Abstract

One of the central doctrines of Descartes' metaphysics was his division of the created world into two kinds of stuff: mental substance whose essence is thought and material substance whose essence is extension. And one of the central problems that later philosophers had with Descartes' doctrine was understanding how these two domains, the mental and the material, relate to one another. Descartes' solution was to claim that these two domains can causally interact with one another, that bodily states can cause ideas, and that volitions can cause bodily states. But this claim raises a number of serious questions. The most obvious problem arises from the radical distinction that Descartes draws between the two domains and from our difficulty in conceiving how two sorts of things so different could ever interact with one another.

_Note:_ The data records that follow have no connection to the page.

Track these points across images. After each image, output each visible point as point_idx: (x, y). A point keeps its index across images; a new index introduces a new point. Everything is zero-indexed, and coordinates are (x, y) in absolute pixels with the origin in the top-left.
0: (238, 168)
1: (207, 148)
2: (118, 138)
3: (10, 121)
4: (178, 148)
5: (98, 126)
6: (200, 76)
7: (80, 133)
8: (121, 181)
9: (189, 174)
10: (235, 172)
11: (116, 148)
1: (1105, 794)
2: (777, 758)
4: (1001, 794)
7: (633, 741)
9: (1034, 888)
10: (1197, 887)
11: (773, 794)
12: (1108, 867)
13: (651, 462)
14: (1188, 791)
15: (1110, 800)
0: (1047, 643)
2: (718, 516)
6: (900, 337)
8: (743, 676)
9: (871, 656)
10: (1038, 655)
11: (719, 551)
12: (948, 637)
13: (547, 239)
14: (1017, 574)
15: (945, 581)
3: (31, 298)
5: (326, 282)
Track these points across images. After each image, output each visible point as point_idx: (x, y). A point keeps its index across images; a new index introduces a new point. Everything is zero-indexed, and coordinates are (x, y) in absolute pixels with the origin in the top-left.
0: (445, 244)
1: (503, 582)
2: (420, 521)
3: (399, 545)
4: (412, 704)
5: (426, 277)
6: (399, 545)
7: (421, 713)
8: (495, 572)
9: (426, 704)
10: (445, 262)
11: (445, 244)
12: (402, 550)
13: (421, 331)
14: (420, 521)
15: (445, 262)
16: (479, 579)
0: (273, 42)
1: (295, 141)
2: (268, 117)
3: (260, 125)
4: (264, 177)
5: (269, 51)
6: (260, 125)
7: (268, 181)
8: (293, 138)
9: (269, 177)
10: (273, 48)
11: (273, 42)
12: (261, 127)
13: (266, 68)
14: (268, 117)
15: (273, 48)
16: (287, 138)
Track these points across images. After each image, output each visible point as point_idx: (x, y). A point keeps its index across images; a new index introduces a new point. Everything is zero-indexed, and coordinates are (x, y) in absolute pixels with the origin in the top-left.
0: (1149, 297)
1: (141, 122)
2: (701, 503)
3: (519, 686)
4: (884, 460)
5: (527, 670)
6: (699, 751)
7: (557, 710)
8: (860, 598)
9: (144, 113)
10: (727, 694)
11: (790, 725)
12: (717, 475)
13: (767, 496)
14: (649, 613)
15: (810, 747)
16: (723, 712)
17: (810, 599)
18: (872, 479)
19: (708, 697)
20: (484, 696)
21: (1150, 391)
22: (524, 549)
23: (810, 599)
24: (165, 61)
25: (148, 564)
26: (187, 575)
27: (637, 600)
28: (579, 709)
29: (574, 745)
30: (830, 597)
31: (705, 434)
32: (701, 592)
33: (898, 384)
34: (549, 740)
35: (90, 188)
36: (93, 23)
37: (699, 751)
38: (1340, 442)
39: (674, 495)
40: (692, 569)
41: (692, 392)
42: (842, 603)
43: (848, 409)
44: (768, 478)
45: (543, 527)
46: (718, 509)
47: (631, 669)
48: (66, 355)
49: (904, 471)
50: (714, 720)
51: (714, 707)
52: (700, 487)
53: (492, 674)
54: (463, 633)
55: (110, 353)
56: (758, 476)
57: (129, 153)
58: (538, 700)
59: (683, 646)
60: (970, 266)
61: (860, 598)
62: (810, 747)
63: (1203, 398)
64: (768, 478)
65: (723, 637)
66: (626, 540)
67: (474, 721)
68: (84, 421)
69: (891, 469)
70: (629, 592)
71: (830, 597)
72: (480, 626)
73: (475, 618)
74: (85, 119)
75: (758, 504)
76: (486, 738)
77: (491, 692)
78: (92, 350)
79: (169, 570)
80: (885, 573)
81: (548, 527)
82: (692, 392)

As the Princess Elisabeth complained to Descartes, “it is easier for me to concede matter and extension to the mind than [it is for me to concede] the capacity to move a body and to be affected by it to an immaterial thing.” Though the story is complex, it is generally held that this problem led later in the century to the doctrine of occasionalism, in which the causal link between mind and body was held to be not a real efficient cause but an occasional cause. Thus, it was claimed, it is God who causes ideas in minds on the occasion of appropriate events in the material world and events in the material world on the occasion of an appropriate act of will. The causal link between mind and body remains but is reinterpreted as an occasional causal link, a causal link mediated by God.